§ **Study questions**
1 > In the forum thread, why did the writer start moving the wiring onto perf-board before the hardware design was finished? Explain in one to three sentences.
2 > According to the forum thread, what event is the writer attending this weekend?
3 > Carry the forum thread on from where it stops.

§ **Supplied text**
══════════════════════════════

I have been soldering like mad. Although the hardware design was not 100% complete, I got really tired of stuff falling out all over the place when I was carrying a breadboard around, so I started wiring it up to perf-board. I also ordered a Boarduino so that I could mount the Arduino on headers on the board, instead of having it be a separate component with jumper-wires connecting it to the main-board.

Once I get all the stuff wired up, there will be a round of debugging where I shake out any mistakes I made in the wiring, followed by another round of software revision, shaking out any lingering bugs and refining any small features that I have glossed over in my desire to get to a working product. I am going to a welding workshop this weekend, and it would be really exciting to have this ready to demonstrate, but I'm not holding my breath. The Boarduino comes tomorrow, and there is every chance that I will find a show-stopping problem that I have totally missed. Even if things go smoothly, it's a lot of work to get done, but it's not out of the question.

Here are some pics of the project in its current state.









And a video:

[Rambozo]

Looks like you are getting there.
Did you ever think about using an ardunio perf-shield for a nice compact plug on solution for your wiring points and multiplexer? Something like this.



Since you are back to the PWM you could also add the voltage regulator so that the welder will never get a 5 volt signal even if something happens to stop the PWM. Just dial in the max signal you want then use PWM to lower that as required. I don't see any decoupling caps for those chips, either, something to consider to help prevent noise issues.

[joshuab]

Looks like you are getting there.

══════════════════════════════

§ **Chart understanding data**
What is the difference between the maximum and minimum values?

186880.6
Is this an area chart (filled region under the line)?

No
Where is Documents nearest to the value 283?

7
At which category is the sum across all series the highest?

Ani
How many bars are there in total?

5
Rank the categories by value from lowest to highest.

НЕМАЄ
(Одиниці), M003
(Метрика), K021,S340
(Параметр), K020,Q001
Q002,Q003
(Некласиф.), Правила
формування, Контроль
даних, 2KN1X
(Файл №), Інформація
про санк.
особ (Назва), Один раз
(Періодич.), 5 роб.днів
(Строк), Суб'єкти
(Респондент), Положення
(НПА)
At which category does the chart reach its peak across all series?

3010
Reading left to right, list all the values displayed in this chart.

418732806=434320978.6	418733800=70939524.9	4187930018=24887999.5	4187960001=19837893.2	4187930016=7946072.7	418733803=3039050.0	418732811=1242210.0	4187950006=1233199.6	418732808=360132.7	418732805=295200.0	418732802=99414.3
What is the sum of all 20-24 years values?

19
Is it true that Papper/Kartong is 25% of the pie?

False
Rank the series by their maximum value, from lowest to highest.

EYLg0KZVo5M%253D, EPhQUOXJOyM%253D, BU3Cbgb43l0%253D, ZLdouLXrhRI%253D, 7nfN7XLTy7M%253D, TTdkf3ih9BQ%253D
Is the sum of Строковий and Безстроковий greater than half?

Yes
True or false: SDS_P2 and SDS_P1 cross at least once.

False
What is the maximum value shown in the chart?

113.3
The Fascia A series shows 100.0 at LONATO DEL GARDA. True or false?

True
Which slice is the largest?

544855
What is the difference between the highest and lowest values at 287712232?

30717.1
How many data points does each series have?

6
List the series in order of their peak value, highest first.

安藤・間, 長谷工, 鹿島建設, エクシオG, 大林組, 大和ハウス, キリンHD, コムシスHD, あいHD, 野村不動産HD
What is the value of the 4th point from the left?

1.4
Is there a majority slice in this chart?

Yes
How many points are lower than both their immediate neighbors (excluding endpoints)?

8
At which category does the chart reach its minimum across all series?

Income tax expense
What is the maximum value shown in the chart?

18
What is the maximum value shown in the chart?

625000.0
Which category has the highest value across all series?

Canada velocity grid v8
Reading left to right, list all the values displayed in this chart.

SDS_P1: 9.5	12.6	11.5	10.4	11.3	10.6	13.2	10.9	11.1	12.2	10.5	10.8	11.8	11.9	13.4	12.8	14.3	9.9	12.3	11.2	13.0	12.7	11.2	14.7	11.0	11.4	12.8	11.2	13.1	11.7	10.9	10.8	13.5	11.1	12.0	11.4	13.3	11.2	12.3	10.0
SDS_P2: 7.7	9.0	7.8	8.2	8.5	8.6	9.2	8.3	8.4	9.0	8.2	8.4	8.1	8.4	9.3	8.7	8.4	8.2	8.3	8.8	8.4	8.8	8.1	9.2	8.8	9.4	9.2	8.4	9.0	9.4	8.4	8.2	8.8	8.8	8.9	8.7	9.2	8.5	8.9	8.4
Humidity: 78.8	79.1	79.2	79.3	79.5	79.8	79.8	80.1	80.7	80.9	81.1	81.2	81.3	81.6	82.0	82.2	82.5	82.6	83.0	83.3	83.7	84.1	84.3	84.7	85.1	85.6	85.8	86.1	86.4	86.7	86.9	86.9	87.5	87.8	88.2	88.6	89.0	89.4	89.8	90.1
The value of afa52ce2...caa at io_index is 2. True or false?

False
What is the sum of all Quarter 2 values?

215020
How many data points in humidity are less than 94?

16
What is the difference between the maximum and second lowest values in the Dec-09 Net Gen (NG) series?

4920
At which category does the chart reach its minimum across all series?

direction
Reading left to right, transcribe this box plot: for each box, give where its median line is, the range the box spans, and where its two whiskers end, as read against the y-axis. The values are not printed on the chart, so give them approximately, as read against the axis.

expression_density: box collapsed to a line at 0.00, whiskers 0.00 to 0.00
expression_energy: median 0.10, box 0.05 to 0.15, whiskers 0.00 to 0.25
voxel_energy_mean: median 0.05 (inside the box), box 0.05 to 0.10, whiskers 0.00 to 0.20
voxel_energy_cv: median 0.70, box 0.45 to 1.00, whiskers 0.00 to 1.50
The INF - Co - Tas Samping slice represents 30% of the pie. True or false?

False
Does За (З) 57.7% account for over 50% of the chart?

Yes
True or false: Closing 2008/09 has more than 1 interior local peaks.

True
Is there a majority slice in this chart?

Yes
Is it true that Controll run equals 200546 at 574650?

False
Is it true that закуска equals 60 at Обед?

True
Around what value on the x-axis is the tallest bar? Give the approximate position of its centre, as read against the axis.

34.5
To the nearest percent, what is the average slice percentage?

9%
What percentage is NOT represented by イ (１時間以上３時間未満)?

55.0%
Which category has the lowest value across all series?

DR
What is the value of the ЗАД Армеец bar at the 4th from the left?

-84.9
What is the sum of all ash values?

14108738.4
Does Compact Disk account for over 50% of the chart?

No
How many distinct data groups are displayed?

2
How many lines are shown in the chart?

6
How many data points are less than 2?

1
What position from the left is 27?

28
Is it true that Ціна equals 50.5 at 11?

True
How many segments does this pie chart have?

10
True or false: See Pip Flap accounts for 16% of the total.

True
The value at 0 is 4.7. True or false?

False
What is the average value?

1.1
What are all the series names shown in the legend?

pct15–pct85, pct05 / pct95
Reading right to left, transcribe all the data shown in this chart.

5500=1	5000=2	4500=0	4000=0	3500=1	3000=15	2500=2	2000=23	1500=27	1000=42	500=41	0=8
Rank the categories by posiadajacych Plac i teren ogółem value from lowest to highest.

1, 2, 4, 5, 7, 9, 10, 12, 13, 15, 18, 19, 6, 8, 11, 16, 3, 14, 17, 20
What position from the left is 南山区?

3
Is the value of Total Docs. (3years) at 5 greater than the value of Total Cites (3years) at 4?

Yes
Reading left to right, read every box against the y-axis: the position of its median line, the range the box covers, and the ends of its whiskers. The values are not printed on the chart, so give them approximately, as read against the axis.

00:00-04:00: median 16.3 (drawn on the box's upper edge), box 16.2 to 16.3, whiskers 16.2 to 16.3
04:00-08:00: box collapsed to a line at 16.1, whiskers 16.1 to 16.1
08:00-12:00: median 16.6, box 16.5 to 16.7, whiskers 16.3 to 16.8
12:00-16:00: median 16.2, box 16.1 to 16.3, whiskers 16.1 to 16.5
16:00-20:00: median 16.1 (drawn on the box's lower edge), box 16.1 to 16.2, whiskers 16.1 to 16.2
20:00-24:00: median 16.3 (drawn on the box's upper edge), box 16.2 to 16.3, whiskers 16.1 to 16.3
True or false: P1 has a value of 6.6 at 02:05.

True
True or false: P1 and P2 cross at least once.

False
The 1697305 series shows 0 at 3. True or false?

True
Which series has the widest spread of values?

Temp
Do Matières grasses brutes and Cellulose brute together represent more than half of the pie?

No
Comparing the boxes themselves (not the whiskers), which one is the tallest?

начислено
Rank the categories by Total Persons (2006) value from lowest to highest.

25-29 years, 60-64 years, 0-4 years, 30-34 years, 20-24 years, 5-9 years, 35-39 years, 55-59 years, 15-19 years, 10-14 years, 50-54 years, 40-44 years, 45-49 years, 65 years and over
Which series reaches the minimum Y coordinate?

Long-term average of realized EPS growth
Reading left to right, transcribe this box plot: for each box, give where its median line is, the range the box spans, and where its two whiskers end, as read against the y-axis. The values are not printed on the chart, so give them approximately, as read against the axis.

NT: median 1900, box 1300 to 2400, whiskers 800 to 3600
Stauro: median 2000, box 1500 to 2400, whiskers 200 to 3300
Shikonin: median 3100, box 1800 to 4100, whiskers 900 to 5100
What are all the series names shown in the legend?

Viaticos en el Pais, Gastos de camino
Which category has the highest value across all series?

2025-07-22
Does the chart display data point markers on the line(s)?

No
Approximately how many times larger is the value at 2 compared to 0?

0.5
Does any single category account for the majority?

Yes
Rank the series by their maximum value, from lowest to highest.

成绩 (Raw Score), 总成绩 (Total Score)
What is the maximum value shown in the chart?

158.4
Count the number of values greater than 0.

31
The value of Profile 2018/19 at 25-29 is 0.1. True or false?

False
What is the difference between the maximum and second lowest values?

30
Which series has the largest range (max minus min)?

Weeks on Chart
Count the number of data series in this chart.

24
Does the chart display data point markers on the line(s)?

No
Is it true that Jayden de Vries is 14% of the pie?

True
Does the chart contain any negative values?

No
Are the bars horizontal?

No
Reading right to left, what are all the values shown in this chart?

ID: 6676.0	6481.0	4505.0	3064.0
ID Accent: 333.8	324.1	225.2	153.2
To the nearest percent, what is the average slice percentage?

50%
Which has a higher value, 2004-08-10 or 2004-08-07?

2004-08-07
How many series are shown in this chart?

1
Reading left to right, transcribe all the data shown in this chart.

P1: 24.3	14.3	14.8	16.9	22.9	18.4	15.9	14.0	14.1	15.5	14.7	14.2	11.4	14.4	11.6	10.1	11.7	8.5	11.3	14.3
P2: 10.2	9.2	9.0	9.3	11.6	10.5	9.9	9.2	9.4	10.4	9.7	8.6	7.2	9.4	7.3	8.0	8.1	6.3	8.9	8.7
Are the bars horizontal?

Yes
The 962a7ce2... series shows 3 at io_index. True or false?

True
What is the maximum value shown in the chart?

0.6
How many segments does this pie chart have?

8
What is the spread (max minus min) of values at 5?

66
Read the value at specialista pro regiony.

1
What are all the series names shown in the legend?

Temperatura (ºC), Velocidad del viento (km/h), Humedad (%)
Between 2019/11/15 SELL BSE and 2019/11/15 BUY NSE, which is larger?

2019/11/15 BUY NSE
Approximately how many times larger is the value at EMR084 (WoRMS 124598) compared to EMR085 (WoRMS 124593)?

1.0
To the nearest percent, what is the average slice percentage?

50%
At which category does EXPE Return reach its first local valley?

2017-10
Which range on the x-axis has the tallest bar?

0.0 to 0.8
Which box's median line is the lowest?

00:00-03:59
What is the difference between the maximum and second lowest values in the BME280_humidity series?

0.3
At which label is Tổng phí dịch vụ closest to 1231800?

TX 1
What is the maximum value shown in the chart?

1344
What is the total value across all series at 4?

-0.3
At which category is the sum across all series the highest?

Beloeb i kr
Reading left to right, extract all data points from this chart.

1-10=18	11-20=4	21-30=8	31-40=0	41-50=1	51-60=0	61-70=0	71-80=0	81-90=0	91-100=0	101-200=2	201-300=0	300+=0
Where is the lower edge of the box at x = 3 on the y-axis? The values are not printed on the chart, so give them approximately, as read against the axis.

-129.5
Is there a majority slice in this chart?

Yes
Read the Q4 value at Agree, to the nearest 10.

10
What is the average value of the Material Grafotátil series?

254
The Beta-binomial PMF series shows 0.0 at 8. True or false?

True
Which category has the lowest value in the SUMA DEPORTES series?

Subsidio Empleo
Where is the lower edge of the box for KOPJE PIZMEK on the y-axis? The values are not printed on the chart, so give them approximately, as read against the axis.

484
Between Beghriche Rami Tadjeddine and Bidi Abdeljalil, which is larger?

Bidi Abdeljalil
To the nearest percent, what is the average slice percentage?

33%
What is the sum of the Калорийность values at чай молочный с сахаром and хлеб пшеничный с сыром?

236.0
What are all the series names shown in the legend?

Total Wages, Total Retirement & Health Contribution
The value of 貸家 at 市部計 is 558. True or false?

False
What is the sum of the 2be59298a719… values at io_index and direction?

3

══════════════════════════════

§ **Task responses**
1 > The writer got tired of parts falling out when carrying the breadboard around. So the writer began wiring the project onto perf-board even though the hardware design was not yet complete.

2 > A welding workshop.

3 >
Did you ever think about using an ardunio perf-shield for a nice compact plug on solution for your wiring points and multiplexer? Something like this.

I did, but the protoshields that I'm aware of don't have enough space for the components I'm using. For example, the one I have only has space for a total of 10 rows of DIP IC.



The Boarduino sort of turns that on its head: instead of putting the perf-board on the Arduino, it puts the Arduino on the perf-board.

Since you are back to the PWM you could also add the voltage regulator so that the welder will never get a 5 volt signal even if something happens to stop the PWM. Just dial in the max signal you want then use PWM to lower that as required. I don't see any decoupling caps for those chips, either, something to consider to help prevent noise issues.

Great minds think alike. I built a voltage divider to pull the Arduino's 5v down to a max of 2.7v. This makes sure that, no matter what software mistake might happen, the welder will never see over 2.7v from the Arduino. And it simplifies the code, since I can just use the full range of PWM output, instead of tracking max volts and taking output as a percentage of that. Technically, it also about doubles my usable resolution, but that hardly matters.

For the decoupling caps, can you provide a basic schematic? Currently, I've got the chips solder-bridged over to a ground/power bus that runs down the middle of the pins. I'm familiar with the concept of decoupling caps, but I don't really know exactly how they fit in a schematic.

EDIT: Actually, come to think of it, I have seen caps in a schematic, on either side of a component, going from Vcc to Ground. Is that the ones you're talking about?

[joshuab]

Okay, now I have done a lot of reading about bypass caps, and I think I have it figured out, at least a little. By good fortune, I ordered a handful of 0.1 uF caps a while back, planned for a different project that fell by the wayside. I've stuck one of them on the Vcc pins of my two IC's, bridging between pin and ground.

Learning something new every day!

[Rambozo]

Okay, now I have done a lot of reading about bypass caps, and I think I have it figured out, at least a little. By good fortune, I ordered a handful of 0.1 uF caps a while back, planned for a different project that fell by the wayside. I've stuck one of them on the Vcc pins of my two IC's, bridging between pin and ground.

Learning something new every day!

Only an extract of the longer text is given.